◆ ASSIGNMENT 1:
According to the trade news roundup, by how much did Chancellor George Osborne cut beer duty in the Budget?
◆ ASSIGNMENT 2:
List every area that the trade news roundup names as affected by the major snowfalls, freezing temperatures and power cuts reported in April.
◆ ASSIGNMENT 3:
Translate this sentence from the trade news roundup into Spanish: "The Scottish Government backed mandatory standardised packaging (plain packs) of tobacco products."

◆ SOURCE DOCUMENT:
------------------------------------

• In March Scottish Grocer explained that the Scottish Government would, from 1 October, extend the list of ID documents that would be acceptable for age-restricted transactions – to include MoD identity cards, biometric residents’ permits and EU national identity cards including Norway, Iceland, Liechtenstein and Switzerland.
• The Alcohol Health Alliance’s Health First, “evidence-based alcohol strategy for the UK” gave 10 recommendations including limiting times for alcohol sales, curtailing advertising and imposing minimum pricing.
• In April we reported that local stores were among those hit hardest when major snowfalls, freezing temperatures and power cuts affected areas including Dumfries and Galloway, Kintyre and Arran.
• The Scottish Government backed mandatory standardised packaging (plain packs) of tobacco products.
• Costcutter announced its plans to exit its distribution deal with Nisa and tie in with Palmer & Harvey in an arrangement that would include the launch of buying group The Buyco – said to be likely to have £5bn buying power. The deal’s proposed transfer of 800 stores from Palmer & Harvey symbol operation to Costcutter was subsequently examined and cleared by competition authorities.
• The Budget saw beer duty cut by 1p a pint by Chancellor George Osborne.
• Members of Lanark Business Group launched the Totally Locally campaign, designed to encourage consumers to shop locally and to promote co-operation between independent businesses in the town.
• May’s Scottish Grocer reported Lidl’s victory at the Court of Session in an appeal against a five-day licence suspension after a staff member (who had been properly trained and was dismissed for failing to follow company policy) sold alcohol to an underage test purchaser. Licensing lawyers welcomed the judgement as a precedent supporting due diligence defences.
• Tesco, Morrisons, and Sainsbury’s all intensified their moves into the UK convenience sector. There were announcements of 150 smaller Tesco stores and 100 planned Morrison’s M Local branches. Sainsbury’s said it would launch 100 more c-stores next year.
• We reported in June that the Scotch Whisky Association would fight on after its challenge in Scotland’s Court of Session to the Scottish Government’s minimum pricing of alcohol policy was rejected.
• Booker announced the launch of a new chain of low-cost ‘Family Shopper’ c-stores intended to compete with Aldi, Lidl and Poundland.
• Research by Imperial Tobacco and analyst MSIntelligence found that tobacco crime is costing UK convenience stores £40,000 a year in lost revenue.
• In July we covered the UK Government decision that electronic cigarettes and all other nicotine products would be regulated as medicines by the Medicines and Healthcare Products Regulatory Agency.

------------------------------------

◆ DATASET CONTENT:
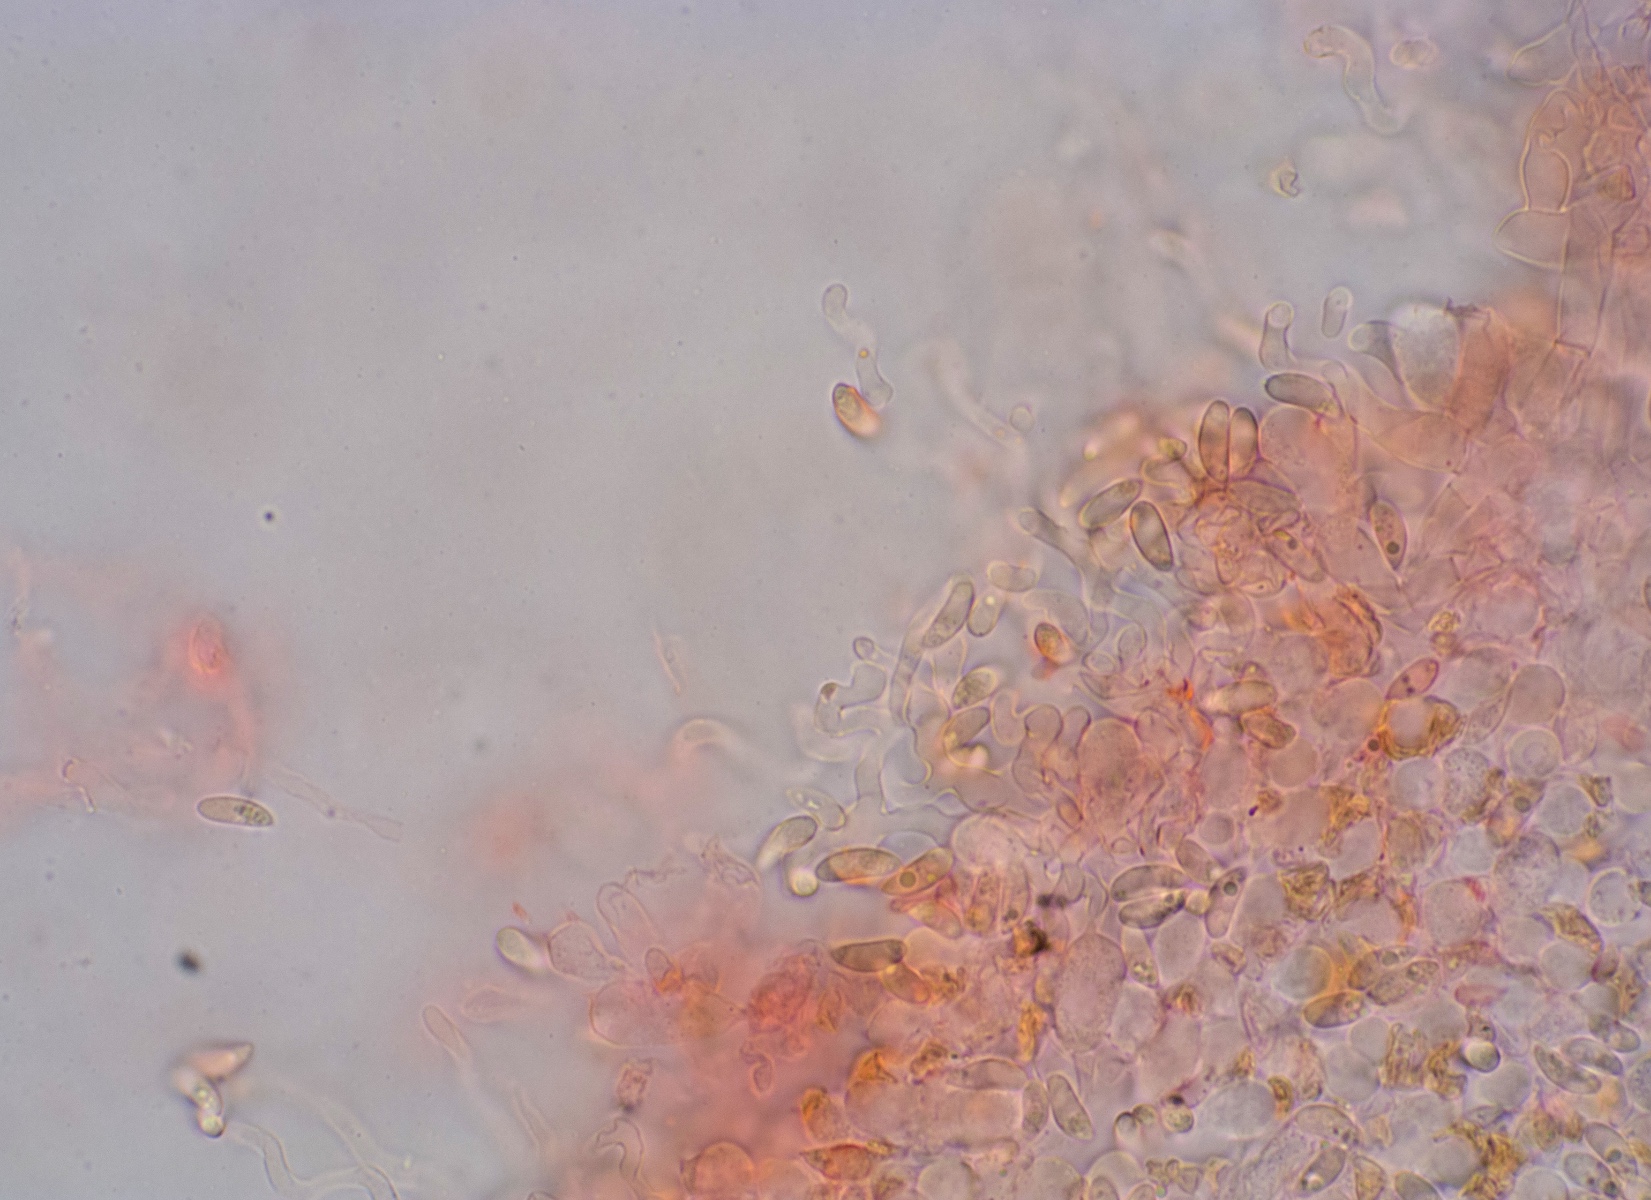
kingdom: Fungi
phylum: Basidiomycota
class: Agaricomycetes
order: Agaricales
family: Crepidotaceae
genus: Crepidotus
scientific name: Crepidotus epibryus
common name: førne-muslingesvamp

------------------------------------

◆ ANSWER 1:
By 1p a pint.

◆ ANSWER 2:
Dumfries and Galloway, Kintyre, Arran

◆ ANSWER 3:
El Gobierno escocés respaldó el empaquetado estandarizado obligatorio (paquetes genéricos) de los productos de tabaco.